Excerpts from a dataset:
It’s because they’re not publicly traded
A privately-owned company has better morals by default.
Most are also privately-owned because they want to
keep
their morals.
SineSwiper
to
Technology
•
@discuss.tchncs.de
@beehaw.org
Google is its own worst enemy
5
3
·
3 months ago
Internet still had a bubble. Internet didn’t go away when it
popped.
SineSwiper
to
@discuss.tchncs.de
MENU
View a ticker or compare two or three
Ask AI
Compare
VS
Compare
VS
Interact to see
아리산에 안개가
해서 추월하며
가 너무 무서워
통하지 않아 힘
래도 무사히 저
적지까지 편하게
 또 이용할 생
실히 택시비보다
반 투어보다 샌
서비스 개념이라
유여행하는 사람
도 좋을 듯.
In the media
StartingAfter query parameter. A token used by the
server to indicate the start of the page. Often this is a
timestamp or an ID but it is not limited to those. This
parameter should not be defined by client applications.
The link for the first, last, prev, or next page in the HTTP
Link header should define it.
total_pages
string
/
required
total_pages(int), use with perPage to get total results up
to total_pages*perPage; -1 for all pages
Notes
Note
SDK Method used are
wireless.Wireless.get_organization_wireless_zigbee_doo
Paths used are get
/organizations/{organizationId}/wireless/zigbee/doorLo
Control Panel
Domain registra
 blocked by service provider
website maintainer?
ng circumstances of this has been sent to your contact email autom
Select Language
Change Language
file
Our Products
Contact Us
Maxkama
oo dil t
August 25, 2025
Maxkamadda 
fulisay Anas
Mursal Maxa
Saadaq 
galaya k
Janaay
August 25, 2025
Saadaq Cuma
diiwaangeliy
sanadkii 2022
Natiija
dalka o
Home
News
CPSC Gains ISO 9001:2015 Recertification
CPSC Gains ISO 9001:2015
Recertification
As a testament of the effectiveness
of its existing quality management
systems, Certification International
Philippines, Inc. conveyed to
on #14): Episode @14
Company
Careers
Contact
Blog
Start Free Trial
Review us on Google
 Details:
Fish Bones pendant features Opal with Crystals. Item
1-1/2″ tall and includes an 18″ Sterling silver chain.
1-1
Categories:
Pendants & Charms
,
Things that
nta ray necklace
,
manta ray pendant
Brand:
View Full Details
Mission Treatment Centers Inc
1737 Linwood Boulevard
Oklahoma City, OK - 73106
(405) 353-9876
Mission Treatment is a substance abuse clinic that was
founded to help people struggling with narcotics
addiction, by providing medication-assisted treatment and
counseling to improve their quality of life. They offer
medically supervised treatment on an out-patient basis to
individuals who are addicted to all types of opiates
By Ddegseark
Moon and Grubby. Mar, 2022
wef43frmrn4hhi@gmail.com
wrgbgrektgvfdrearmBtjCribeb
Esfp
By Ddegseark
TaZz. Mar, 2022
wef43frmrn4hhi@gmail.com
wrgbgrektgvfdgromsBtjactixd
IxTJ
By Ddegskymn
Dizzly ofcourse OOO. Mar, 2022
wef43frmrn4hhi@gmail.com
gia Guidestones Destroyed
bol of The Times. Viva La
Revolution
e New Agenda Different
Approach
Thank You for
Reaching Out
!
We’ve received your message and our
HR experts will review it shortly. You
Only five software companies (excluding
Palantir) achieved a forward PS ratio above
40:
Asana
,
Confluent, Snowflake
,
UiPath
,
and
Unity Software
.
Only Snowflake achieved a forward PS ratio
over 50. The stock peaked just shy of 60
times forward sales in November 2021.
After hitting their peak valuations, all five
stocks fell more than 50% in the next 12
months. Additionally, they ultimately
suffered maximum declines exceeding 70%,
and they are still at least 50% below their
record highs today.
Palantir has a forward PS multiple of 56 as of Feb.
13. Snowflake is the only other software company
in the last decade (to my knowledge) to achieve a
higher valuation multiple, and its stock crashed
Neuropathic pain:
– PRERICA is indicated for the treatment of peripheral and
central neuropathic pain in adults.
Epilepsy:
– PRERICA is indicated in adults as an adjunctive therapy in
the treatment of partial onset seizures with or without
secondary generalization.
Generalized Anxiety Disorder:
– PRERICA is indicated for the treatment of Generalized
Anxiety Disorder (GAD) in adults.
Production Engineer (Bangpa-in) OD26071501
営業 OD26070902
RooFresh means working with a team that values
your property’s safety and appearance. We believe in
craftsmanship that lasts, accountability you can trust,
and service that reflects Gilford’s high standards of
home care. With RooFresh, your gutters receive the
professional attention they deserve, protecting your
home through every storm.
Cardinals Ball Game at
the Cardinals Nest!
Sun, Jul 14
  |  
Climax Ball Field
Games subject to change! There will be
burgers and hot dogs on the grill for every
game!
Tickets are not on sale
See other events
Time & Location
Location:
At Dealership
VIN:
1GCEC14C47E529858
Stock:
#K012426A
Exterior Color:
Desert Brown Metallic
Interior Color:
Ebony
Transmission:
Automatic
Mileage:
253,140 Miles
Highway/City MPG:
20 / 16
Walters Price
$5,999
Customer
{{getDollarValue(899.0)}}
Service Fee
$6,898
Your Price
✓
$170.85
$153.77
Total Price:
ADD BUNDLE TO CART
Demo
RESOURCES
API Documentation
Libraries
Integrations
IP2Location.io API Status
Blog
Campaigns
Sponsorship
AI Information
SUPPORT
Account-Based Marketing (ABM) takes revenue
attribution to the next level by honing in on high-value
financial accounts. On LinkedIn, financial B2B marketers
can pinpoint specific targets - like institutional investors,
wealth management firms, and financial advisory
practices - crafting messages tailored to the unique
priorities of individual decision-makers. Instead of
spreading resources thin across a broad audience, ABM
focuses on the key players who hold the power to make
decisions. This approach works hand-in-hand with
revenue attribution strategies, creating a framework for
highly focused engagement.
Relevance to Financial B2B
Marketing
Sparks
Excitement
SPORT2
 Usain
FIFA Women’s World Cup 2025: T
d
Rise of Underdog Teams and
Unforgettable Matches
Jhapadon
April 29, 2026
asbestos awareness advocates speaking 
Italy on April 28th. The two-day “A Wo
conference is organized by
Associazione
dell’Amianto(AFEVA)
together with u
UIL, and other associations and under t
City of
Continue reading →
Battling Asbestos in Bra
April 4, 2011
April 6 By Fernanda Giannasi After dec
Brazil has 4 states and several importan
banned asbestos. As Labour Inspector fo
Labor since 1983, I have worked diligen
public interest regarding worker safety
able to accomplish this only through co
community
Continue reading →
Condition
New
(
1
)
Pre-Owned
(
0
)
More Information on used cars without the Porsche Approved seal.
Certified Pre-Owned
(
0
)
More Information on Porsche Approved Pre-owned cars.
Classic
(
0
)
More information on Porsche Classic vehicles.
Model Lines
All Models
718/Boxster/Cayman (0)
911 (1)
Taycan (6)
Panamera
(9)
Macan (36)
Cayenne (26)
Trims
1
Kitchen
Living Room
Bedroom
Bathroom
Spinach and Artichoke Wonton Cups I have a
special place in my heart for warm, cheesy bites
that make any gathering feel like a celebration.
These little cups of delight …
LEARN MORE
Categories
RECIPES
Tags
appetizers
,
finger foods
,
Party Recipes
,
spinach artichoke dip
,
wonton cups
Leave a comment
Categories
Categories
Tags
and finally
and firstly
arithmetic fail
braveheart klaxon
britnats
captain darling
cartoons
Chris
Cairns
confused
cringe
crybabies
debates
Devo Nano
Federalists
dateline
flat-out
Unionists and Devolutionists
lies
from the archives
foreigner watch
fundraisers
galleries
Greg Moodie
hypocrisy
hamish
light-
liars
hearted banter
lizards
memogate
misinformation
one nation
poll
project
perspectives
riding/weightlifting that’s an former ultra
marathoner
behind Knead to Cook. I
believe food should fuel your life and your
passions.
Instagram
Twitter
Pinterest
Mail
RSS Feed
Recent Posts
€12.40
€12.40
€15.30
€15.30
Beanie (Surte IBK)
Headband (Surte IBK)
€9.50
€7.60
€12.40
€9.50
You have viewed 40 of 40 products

> **What this task involves**: Reproduce all of the items above, substituting "[username]" for each occurrence of "SineSwiper" and leaving everything else unchanged.

> **Result of the exercise**:
It’s because they’re not publicly traded
A privately-owned company has better morals by default.
Most are also privately-owned because they want to
keep
their morals.
[username]
to
Technology
•
@discuss.tchncs.de
@beehaw.org
Google is its own worst enemy
5
3
·
3 months ago
Internet still had a bubble. Internet didn’t go away when it
popped.
[username]
to
@discuss.tchncs.de
MENU
View a ticker or compare two or three
Ask AI
Compare
VS
Compare
VS
Interact to see
아리산에 안개가
해서 추월하며
가 너무 무서워
통하지 않아 힘
래도 무사히 저
적지까지 편하게
 또 이용할 생
실히 택시비보다
반 투어보다 샌
서비스 개념이라
유여행하는 사람
도 좋을 듯.
In the media
StartingAfter query parameter. A token used by the
server to indicate the start of the page. Often this is a
timestamp or an ID but it is not limited to those. This
parameter should not be defined by client applications.
The link for the first, last, prev, or next page in the HTTP
Link header should define it.
total_pages
string
/
required
total_pages(int), use with perPage to get total results up
to total_pages*perPage; -1 for all pages
Notes
Note
SDK Method used are
wireless.Wireless.get_organization_wireless_zigbee_doo
Paths used are get
/organizations/{organizationId}/wireless/zigbee/doorLo
Control Panel
Domain registra
 blocked by service provider
website maintainer?
ng circumstances of this has been sent to your contact email autom
Select Language
Change Language
file
Our Products
Contact Us
Maxkama
oo dil t
August 25, 2025
Maxkamadda 
fulisay Anas
Mursal Maxa
Saadaq 
galaya k
Janaay
August 25, 2025
Saadaq Cuma
diiwaangeliy
sanadkii 2022
Natiija
dalka o
Home
News
CPSC Gains ISO 9001:2015 Recertification
CPSC Gains ISO 9001:2015
Recertification
As a testament of the effectiveness
of its existing quality management
systems, Certification International
Philippines, Inc. conveyed to
on #14): Episode @14
Company
Careers
Contact
Blog
Start Free Trial
Review us on Google
 Details:
Fish Bones pendant features Opal with Crystals. Item
1-1/2″ tall and includes an 18″ Sterling silver chain.
1-1
Categories:
Pendants & Charms
,
Things that
nta ray necklace
,
manta ray pendant
Brand:
View Full Details
Mission Treatment Centers Inc
1737 Linwood Boulevard
Oklahoma City, OK - 73106
(405) 353-9876
Mission Treatment is a substance abuse clinic that was
founded to help people struggling with narcotics
addiction, by providing medication-assisted treatment and
counseling to improve their quality of life. They offer
medically supervised treatment on an out-patient basis to
individuals who are addicted to all types of opiates
By Ddegseark
Moon and Grubby. Mar, 2022
wef43frmrn4hhi@gmail.com
wrgbgrektgvfdrearmBtjCribeb
Esfp
By Ddegseark
TaZz. Mar, 2022
wef43frmrn4hhi@gmail.com
wrgbgrektgvfdgromsBtjactixd
IxTJ
By Ddegskymn
Dizzly ofcourse OOO. Mar, 2022
wef43frmrn4hhi@gmail.com
gia Guidestones Destroyed
bol of The Times. Viva La
Revolution
e New Agenda Different
Approach
Thank You for
Reaching Out
!
We’ve received your message and our
HR experts will review it shortly. You
Only five software companies (excluding
Palantir) achieved a forward PS ratio above
40:
Asana
,
Confluent, Snowflake
,
UiPath
,
and
Unity Software
.
Only Snowflake achieved a forward PS ratio
over 50. The stock peaked just shy of 60
times forward sales in November 2021.
After hitting their peak valuations, all five
stocks fell more than 50% in the next 12
months. Additionally, they ultimately
suffered maximum declines exceeding 70%,
and they are still at least 50% below their
record highs today.
Palantir has a forward PS multiple of 56 as of Feb.
13. Snowflake is the only other software company
in the last decade (to my knowledge) to achieve a
higher valuation multiple, and its stock crashed
Neuropathic pain:
– PRERICA is indicated for the treatment of peripheral and
central neuropathic pain in adults.
Epilepsy:
– PRERICA is indicated in adults as an adjunctive therapy in
the treatment of partial onset seizures with or without
secondary generalization.
Generalized Anxiety Disorder:
– PRERICA is indicated for the treatment of Generalized
Anxiety Disorder (GAD) in adults.
Production Engineer (Bangpa-in) OD26071501
営業 OD26070902
RooFresh means working with a team that values
your property’s safety and appearance. We believe in
craftsmanship that lasts, accountability you can trust,
and service that reflects Gilford’s high standards of
home care. With RooFresh, your gutters receive the
professional attention they deserve, protecting your
home through every storm.
Cardinals Ball Game at
the Cardinals Nest!
Sun, Jul 14
  |  
Climax Ball Field
Games subject to change! There will be
burgers and hot dogs on the grill for every
game!
Tickets are not on sale
See other events
Time & Location
Location:
At Dealership
VIN:
1GCEC14C47E529858
Stock:
#K012426A
Exterior Color:
Desert Brown Metallic
Interior Color:
Ebony
Transmission:
Automatic
Mileage:
253,140 Miles
Highway/City MPG:
20 / 16
Walters Price
$5,999
Customer
{{getDollarValue(899.0)}}
Service Fee
$6,898
Your Price
✓
$170.85
$153.77
Total Price:
ADD BUNDLE TO CART
Demo
RESOURCES
API Documentation
Libraries
Integrations
IP2Location.io API Status
Blog
Campaigns
Sponsorship
AI Information
SUPPORT
Account-Based Marketing (ABM) takes revenue
attribution to the next level by honing in on high-value
financial accounts. On LinkedIn, financial B2B marketers
can pinpoint specific targets - like institutional investors,
wealth management firms, and financial advisory
practices - crafting messages tailored to the unique
priorities of individual decision-makers. Instead of
spreading resources thin across a broad audience, ABM
focuses on the key players who hold the power to make
decisions. This approach works hand-in-hand with
revenue attribution strategies, creating a framework for
highly focused engagement.
Relevance to Financial B2B
Marketing
Sparks
Excitement
SPORT2
 Usain
FIFA Women’s World Cup 2025: T
d
Rise of Underdog Teams and
Unforgettable Matches
Jhapadon
April 29, 2026
asbestos awareness advocates speaking 
Italy on April 28th. The two-day “A Wo
conference is organized by
Associazione
dell’Amianto(AFEVA)
together with u
UIL, and other associations and under t
City of
Continue reading →
Battling Asbestos in Bra
April 4, 2011
April 6 By Fernanda Giannasi After dec
Brazil has 4 states and several importan
banned asbestos. As Labour Inspector fo
Labor since 1983, I have worked diligen
public interest regarding worker safety
able to accomplish this only through co
community
Continue reading →
Condition
New
(
1
)
Pre-Owned
(
0
)
More Information on used cars without the Porsche Approved seal.
Certified Pre-Owned
(
0
)
More Information on Porsche Approved Pre-owned cars.
Classic
(
0
)
More information on Porsche Classic vehicles.
Model Lines
All Models
718/Boxster/Cayman (0)
911 (1)
Taycan (6)
Panamera
(9)
Macan (36)
Cayenne (26)
Trims
1
Kitchen
Living Room
Bedroom
Bathroom
Spinach and Artichoke Wonton Cups I have a
special place in my heart for warm, cheesy bites
that make any gathering feel like a celebration.
These little cups of delight …
LEARN MORE
Categories
RECIPES
Tags
appetizers
,
finger foods
,
Party Recipes
,
spinach artichoke dip
,
wonton cups
Leave a comment
Categories
Categories
Tags
and finally
and firstly
arithmetic fail
braveheart klaxon
britnats
captain darling
cartoons
Chris
Cairns
confused
cringe
crybabies
debates
Devo Nano
Federalists
dateline
flat-out
Unionists and Devolutionists
lies
from the archives
foreigner watch
fundraisers
galleries
Greg Moodie
hypocrisy
hamish
light-
liars
hearted banter
lizards
memogate
misinformation
one nation
poll
project
perspectives
riding/weightlifting that’s an former ultra
marathoner
behind Knead to Cook. I
believe food should fuel your life and your
passions.
Instagram
Twitter
Pinterest
Mail
RSS Feed
Recent Posts
€12.40
€12.40
€15.30
€15.30
Beanie (Surte IBK)
Headband (Surte IBK)
€9.50
€7.60
€12.40
€9.50
You have viewed 40 of 40 products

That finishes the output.